Photo -Christopher G. Chelliah, Vice President, Exadata and Strategic Solutions, Oracle Asia Pacific
To know when extreme performance is required for business operation, it's important for the company to understand what defines "extreme business performance". It is about a company that has reshaped its pace to do business more competitively, and when the company's knowledge workers and front-line service staff can leverage critical business data to speed service and product delivery and to align the IT spending in a way that helps the business moving rather than burdens it.
Today, probably 95 percent of companies are all chasing the same thing which is about operational streamlining and reducing costs on running basic data centre operations. They are attempting to transform IT into a competitive differentiator to benefit their bottom lines. Yet they are not quite at the point where they are talking about transforming the business through IT.
To evolve into an extreme performance business organisation, companies must make better use of information as it moves through its daily operations, which demands a radical rethinking of traditional data warehousing and transaction processing.
The first obstacle that most companies face in achieving extreme performance is the ongoing attempt to effectively identify and leverage mission-critical information assets when data volumes continue to grow exponentially.
Companies are collecting more and more information which are required to store it for longer periods, and to provide access to more users. The increased volume of data and more users drive up the total requests which severely strain system performance or sacrifices are made regarding just how much historical data can remain active.
The second challenge lies in ensuring that decisions are made based on the most up-to-date information and that the data used to support those decisions is complete and consistent. Results based on incomplete or inconsistent data will never help any company be faster, better or more innovative.
Thirdly, companies want to deploy a streamlined approach to drive the delivery of the most-recently changed data between online transaction processing (OLTP) systems and the data warehouse.
Overcoming the challenges
Many companies held back from IT infrastructure and architectural transformation because they are too focused on existing obstacles, rather than on the opportunities presented by the ability to process and analyse data as soon as it arrives. To be substantively different from others in the respective industry, the company has to envision a change.
To achieve an extreme performance, enterprise requires an evolution in data management technologies. A forward-thinking company should consider integrating purpose-built and highly-engineered systems that feature innovative technologies to improve application and database performance. Its architectural advantages include:
a) An intelligent storage layer that handles data-intensive query processing, and avoids the need to move large amounts of data to improve performance and concurrency of both simple and complex queries.

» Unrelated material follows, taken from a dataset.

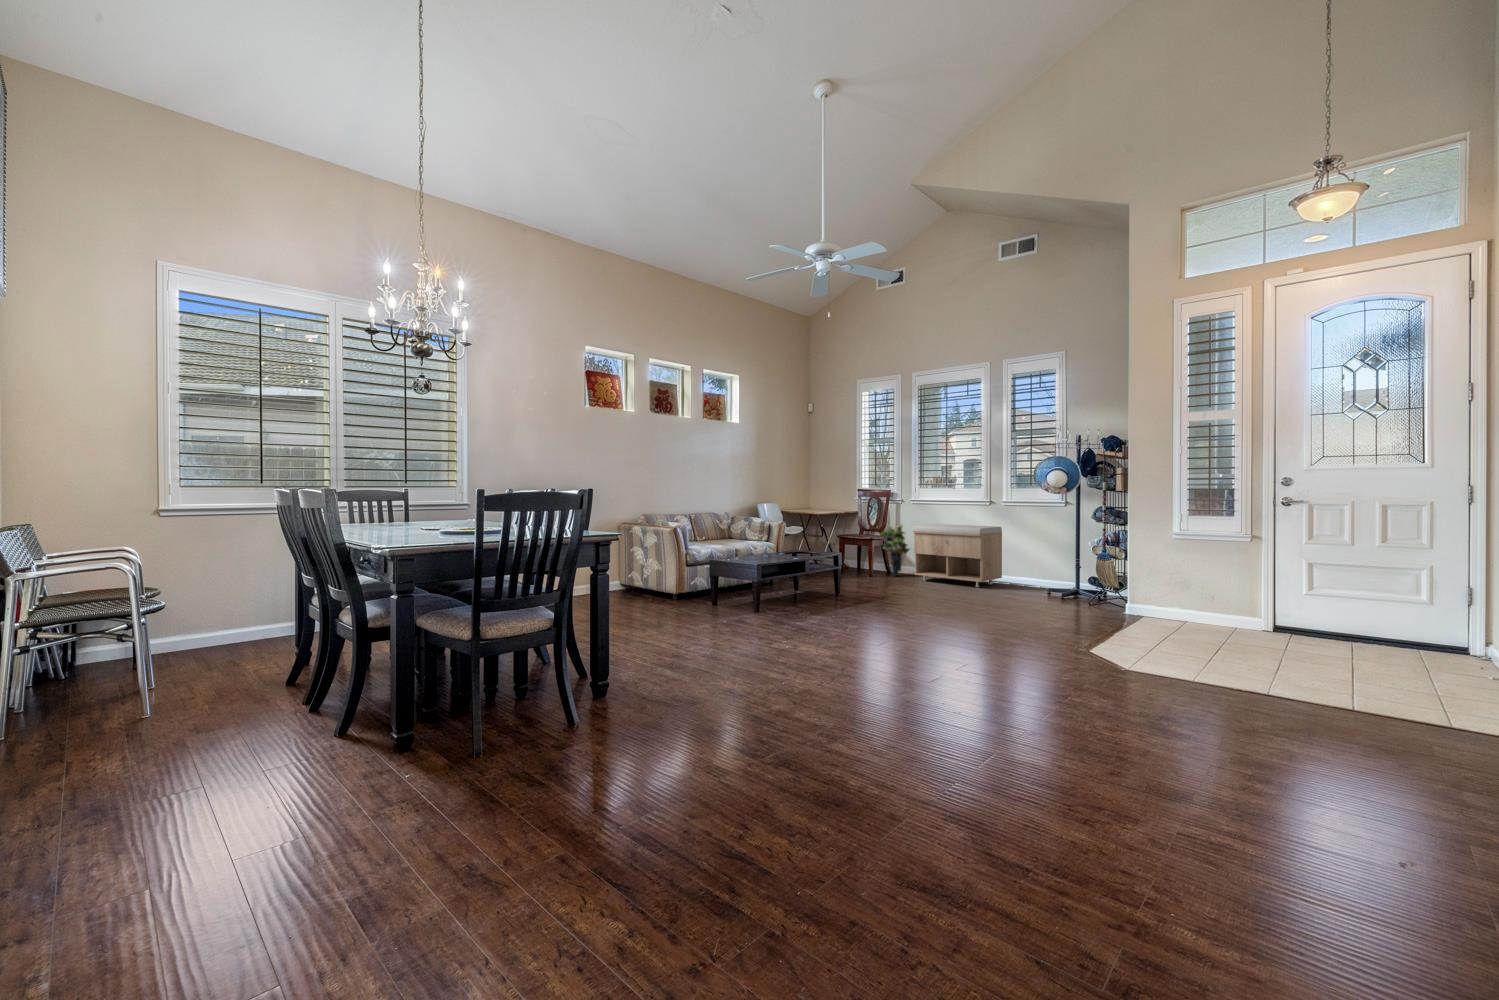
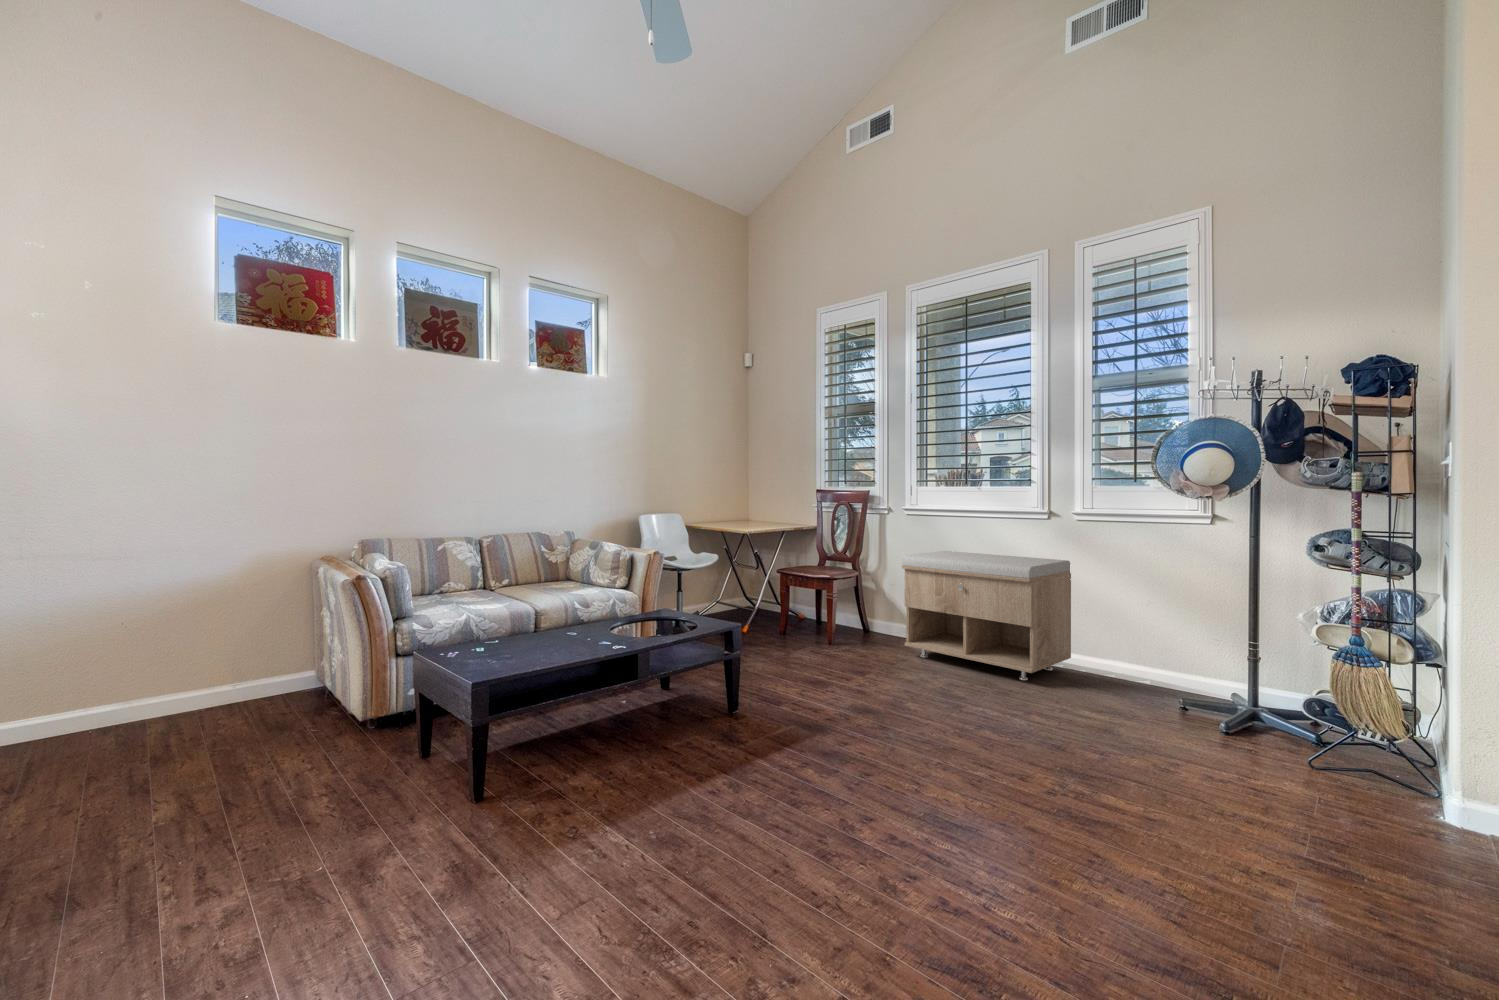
potted plant: present [881,526,909,576] -> none [850,550,902,643]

b) Hybrid columnar compression for data storage that drives savings in spending on storage arrays, speeding scan query performance during typical data warehouse queries, and enabling IT to forego moving historical data to tape, where it is no longer directly accessible by the application, taking a toll on fast-paced business requirements.

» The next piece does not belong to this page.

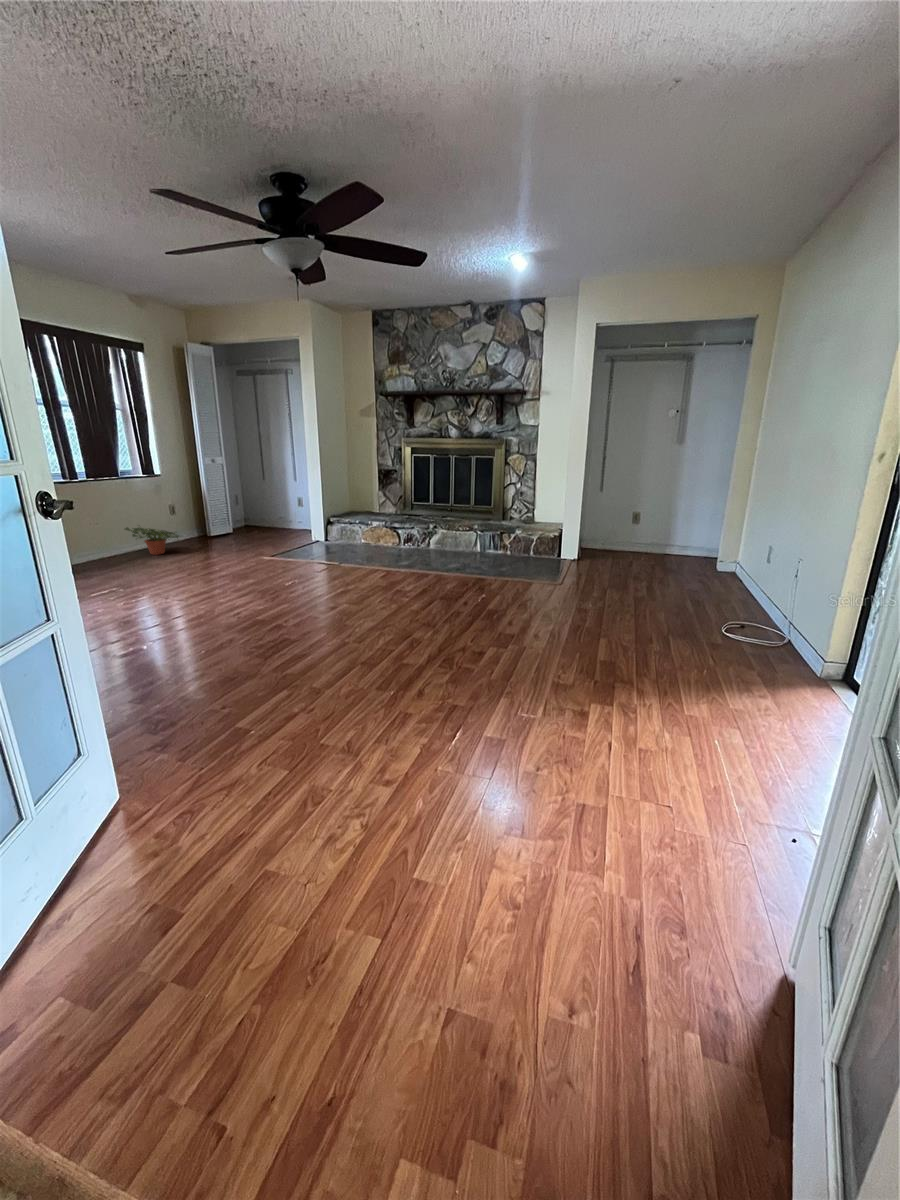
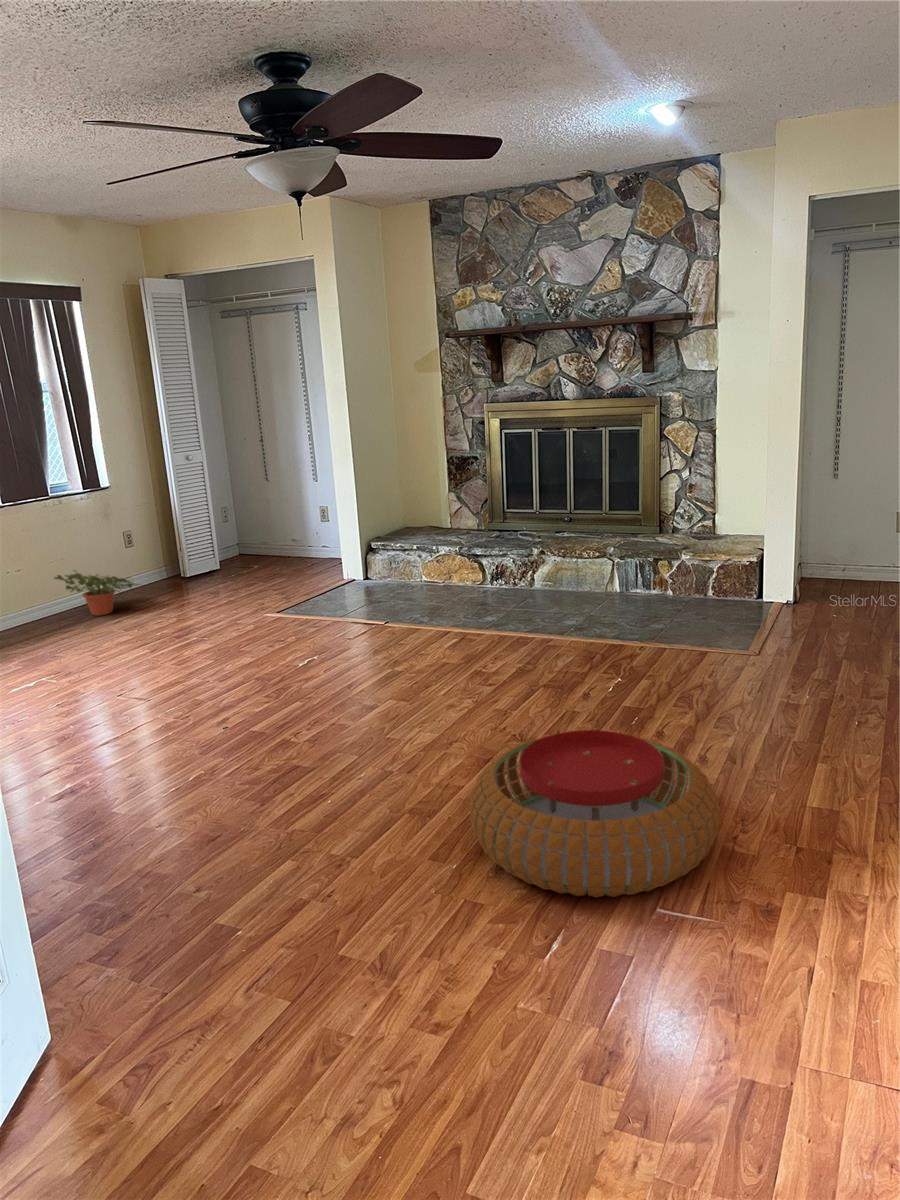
pouf: none [402,612,552,706] -> present [469,730,720,898]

c) Smart flash cache that drives ultra low latency movement of hot data while disk storage provides economical yet still efficient access to less frequently-required information.
d) Multi-version read consistency which guarantees a user will always see a consistent view of the data requested.
This new level of technology enabled by purpose-built and highly-engineered systems ensures extreme-performance for enterprise today. High availability of both OLTP and data warehousing enable the business analyst to ask new questions that lead to more probing questions and ultimately superior insight. This means reports are processed and distributed more quickly, enabling more informed decisions to be made around offering new revenue-generating efforts or architecting competitive differentiation. And front-line workers can quickly gain access to a customer solution based on assessments of historical information.
On a bigger picture, better customer service that builds loyalty and breeds recommendations not only spurs profits now, but those profits help make more funds available for developing new products, completing acquisitions, and even attracting more talented staffers-all of which can contribute to a cycle of innovation and ongoing organisational growth.
- Christopher G Chelliah is Vice President, Exadata and Strategic Solutions, Oracle Asia Pacific.